The Expendables 2 (Simon West, 2012)

When I read a press release addressing Sylvester Stallone’s submission of directorial control to Simon West as an attempt to focus on The Expendables’ screenplay (to which he serves as co-writer), I imagined his plastic features behind a typewriter, burning the midnight oil while sipping on his fifth cup of coffee for the night, all the while diligently at work. And then I laughed. The Expendables 2 is not without its charm. It initially comes across as quite agreeable, if you, like me, grew up on some of the hyper-masculine action pictures of the 80s. A good portion of my cinematic diet as a child was actually comprised of Jean-Claude Van Damme pictures. So, with the Expendables 2, I’m presented with two opposing visceral emotions – one of nostalgic reverence and a second of disinterest for material that possesses insight on par with a sack of doorknobs. 

I hesitate to even provide a simple synopsis for The Expendables 2, because so much of what this picture attempts to do is illicit reaction out of its perpetual state of nostalgia-gazing. And for that, it actually sort of works. There’s not much to the film beyond a bunch of meatheads asserting their masculinity and bro-ing down. It has a certain level of visceral satisfaction that surprised me. But like its aging protagonists, it can be a lumbering slog once you get past the initial “awe-shucks” factor of seeing childhood badasses duke it out. Having never seen the first Expendables, I have to wonder how most were capable of getting beyond the initial tableau of seeing these characters in yet another tired action sequence after another.

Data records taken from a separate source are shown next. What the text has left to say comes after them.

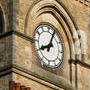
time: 8:04
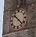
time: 10:22
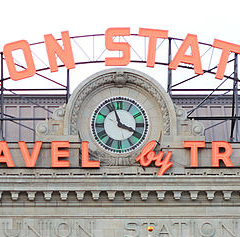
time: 3:57
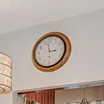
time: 2:58
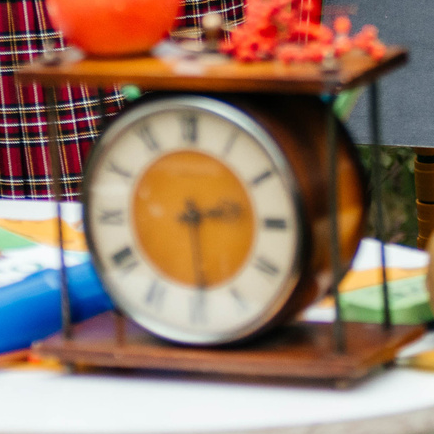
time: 2:29
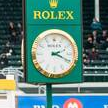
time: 2:18
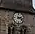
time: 2:18
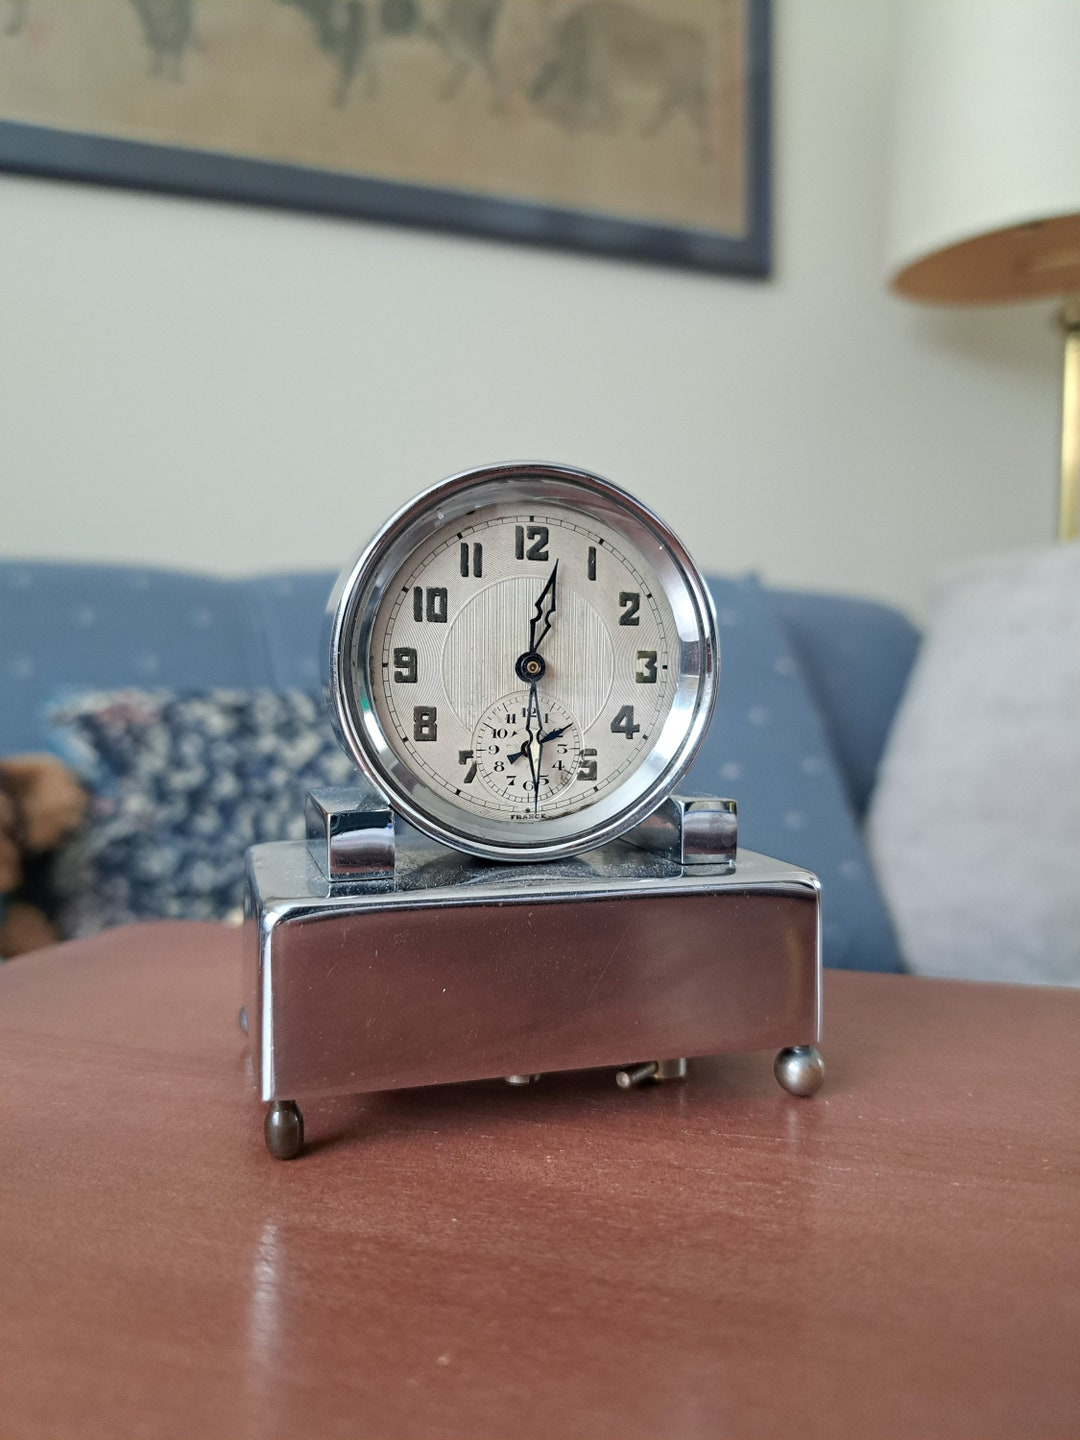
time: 6:01
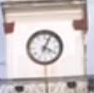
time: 4:04
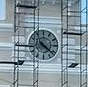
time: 4:21
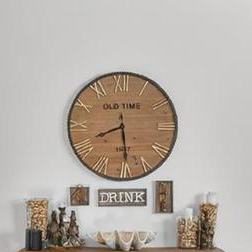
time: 8:29
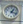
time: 1:18
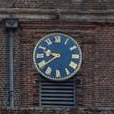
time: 9:39
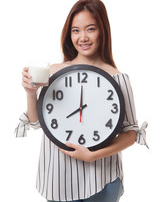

There’s a certain limitation to this genre that makes it impossible to ever take seriously. Even the artistic touches in some of Van Damme’s pictures were incapable of escaping the stupidity of their trappings. What we have in The Expendables 2is a conscious effort of providing the simplest form of entertainment through violence and lunacy. It’s self-aware of this effort, to which I suppose some can argue as passable. Being self-aware of one’s own stupidity is not an excuse for making a stupid film. What The Expendables 2 provides is nothing more than a palette cleanser – it wipes the slate clean of other films and bridges one for another potential film of quality. And after watching The Master the night before and anticipating David Cronenberg’s Cosmopolis this weekend, I can’t help but feel that The Expendables 2 fulfills its role.